Dieses konnte erstmalig am 22.11.2018 mit einem ausgebildeten Frontensystem auf
den Wetterkarten analysiert werden. Da es in den kommenden Tagen das Wetter in
Europa, insbesondere in Südeuropa beeinflussen sollte, wurde es in der Analyse
des 22.11. auf den Namen EDELTRAUD getauft.
Das Tiefdruckgebiet
EDELTRAUD befand sich am Tauftag um 00 Uhr UTC, was 01 Uhr MEZ entspricht, mit
seinem rund 1015 hPa starken Kern über den Kanarischen Inseln. Das Frontensystem
bestand, wie für das Anfangsstadium einer Zyklone üblich, aus einer Warmfront,
die sich vom Kern ausgehend nach Osten über die marokkanische Küste zog, um
hinter Marrakesch in die Kaltfront eines angrenzenden Tiefs über den Balearen überzugehen.
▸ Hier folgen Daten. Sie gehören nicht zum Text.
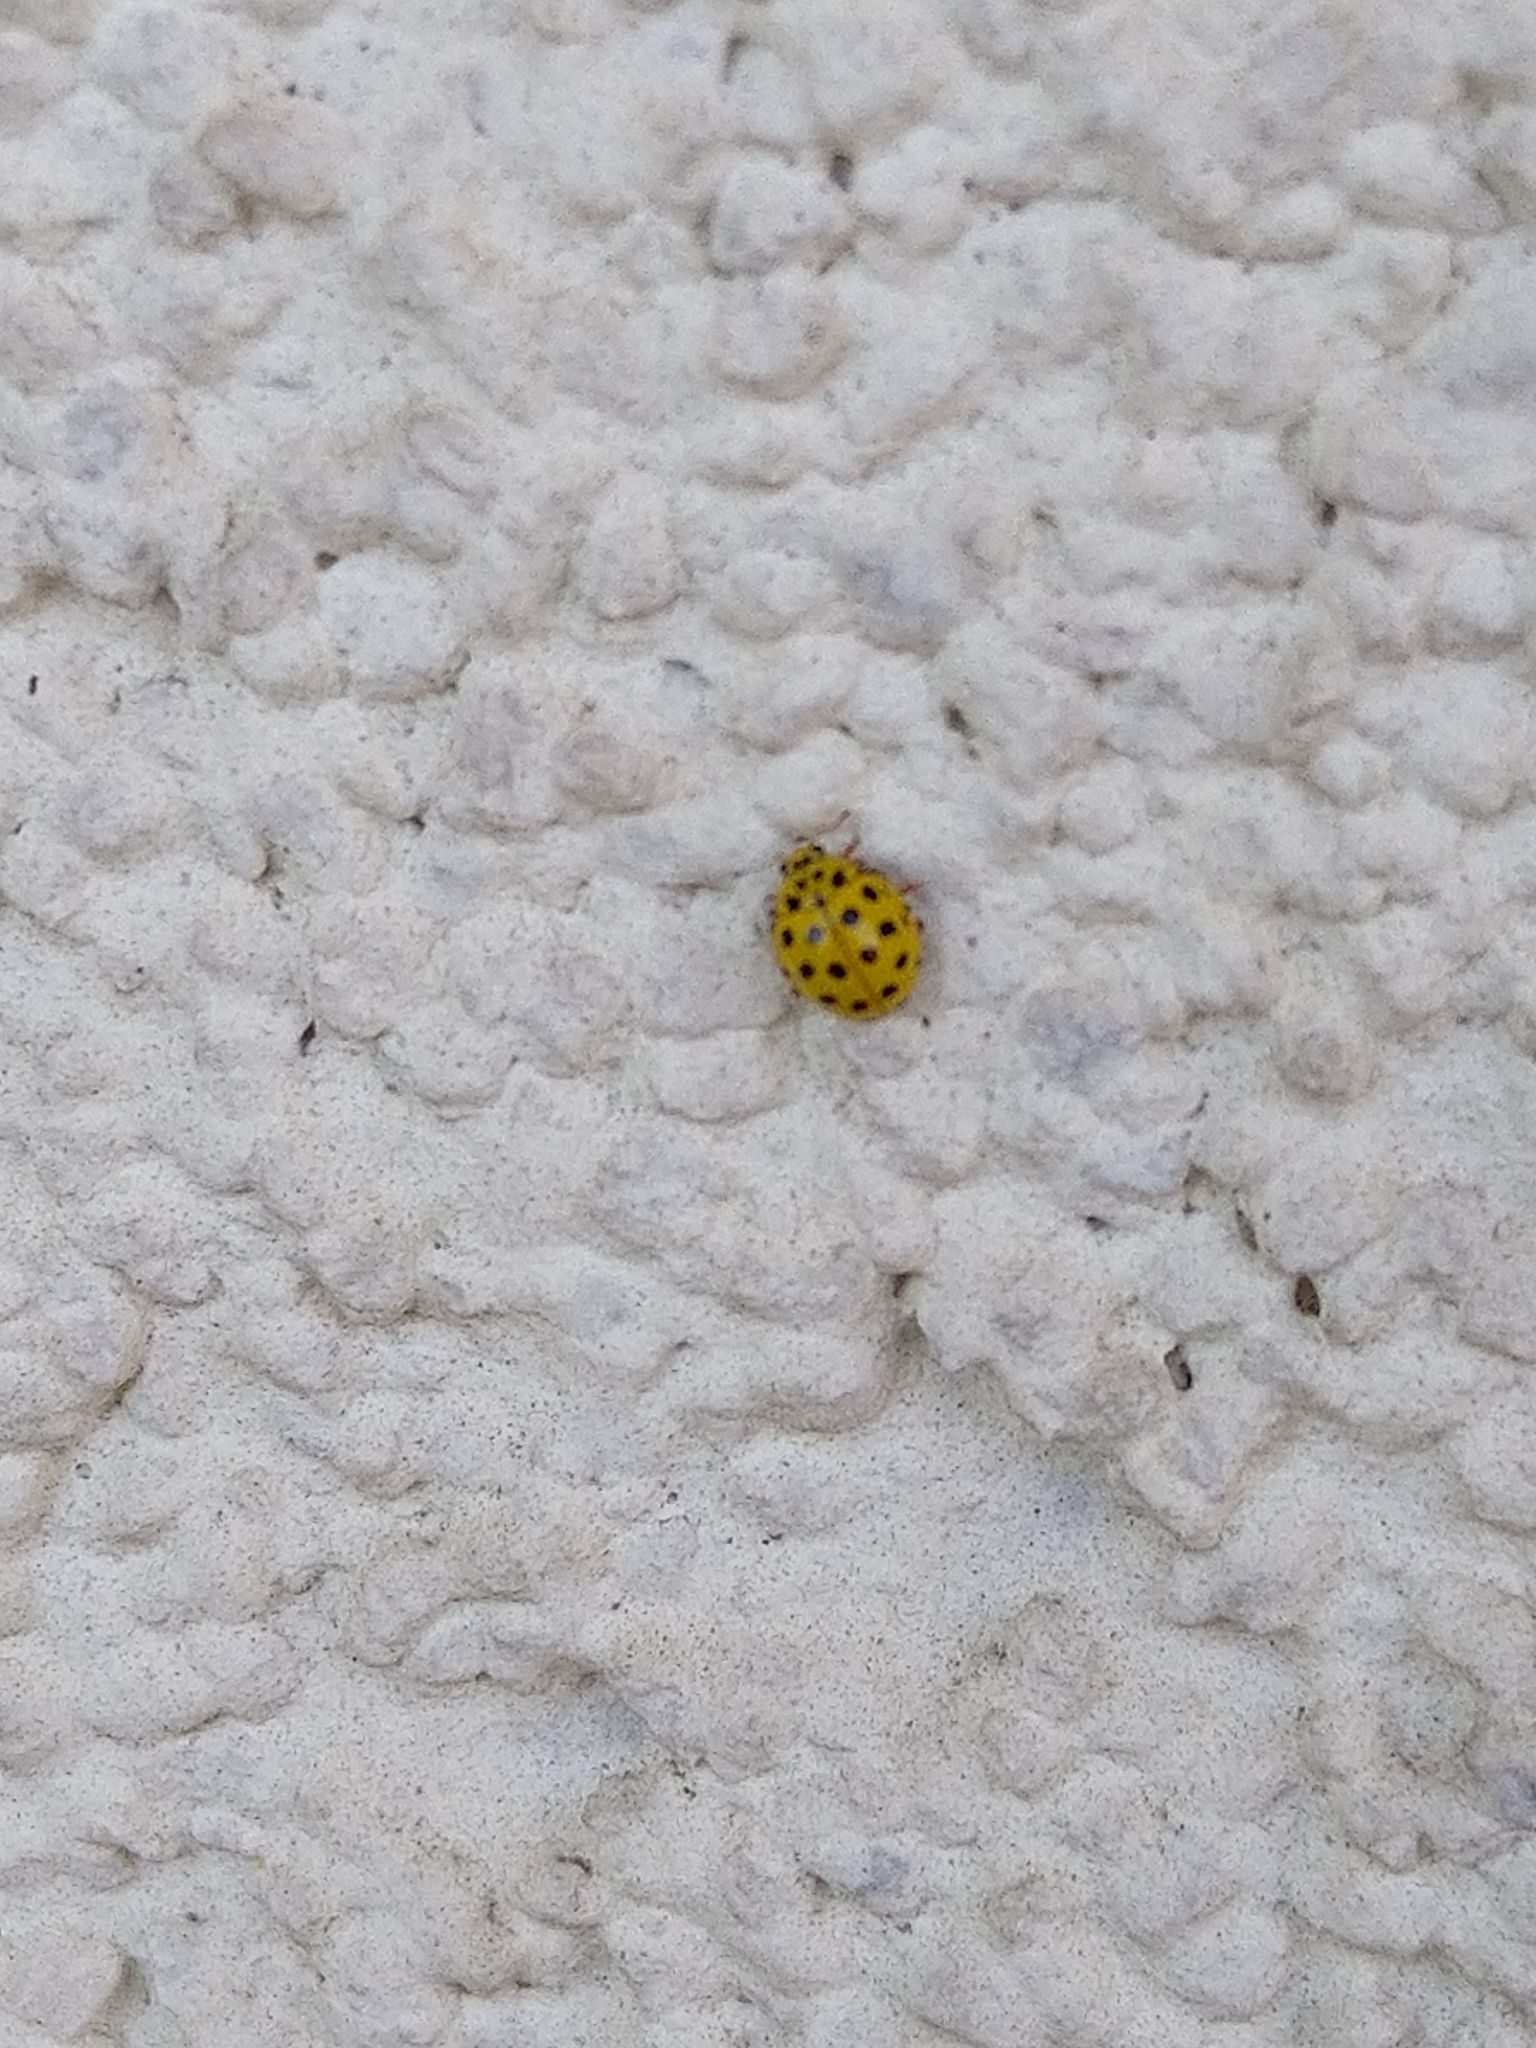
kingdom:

Die dazugehörige Kaltfront verlief vom Kern aus nach Südwesten. Bei
Temperaturen von über 20°C – der Flughafen Fuerteventura meldete maximal 20,9°C
– gab es vor allem auf den Kanarischen Inseln und entlang der marokkanischen
Küste Niederschläge. Während der Flughafen Fuerteventura 3 mm innerhalb zwölf
Stunden bis 18 Uhr UTC meldete, gab es im selben Zeitraum 17 mm Regen in Los
Rodeos auf Teneriffa und 5 mm am Flughafen Rabat-Salé. Mit dem Weiterzug der
Zyklone EDELTRAUD gen Osten erreichten die Niederschläge am Ende des Tages auch
Südspanien, sodass in San Fernando in den letzten sechs Stunden des Tages 5 mm
Niederschlag verzeichnet werden konnten.
So befand sich
zum Analysezeitpunkt von 00 Uhr UTC des 23.11. der Kern des Tiefs EDELTRAUD
über dem Alborán-Meer. Die Warmfront reichte weiterhin nach Osten über die
Balearen und Sardinien bis über das Tyrrhenische Meer. Vom Kern nach Westen
verlief eine Front mit teils Kalt- und teils Warmfrontcharakter über Gibraltar
und die Nordwestküste Marokkos bis kurz vor die Kanaren. Insbesondere entlang
der Zugbahn des Kerns gab es leicht bis mäßig ausfallende Niederschläge.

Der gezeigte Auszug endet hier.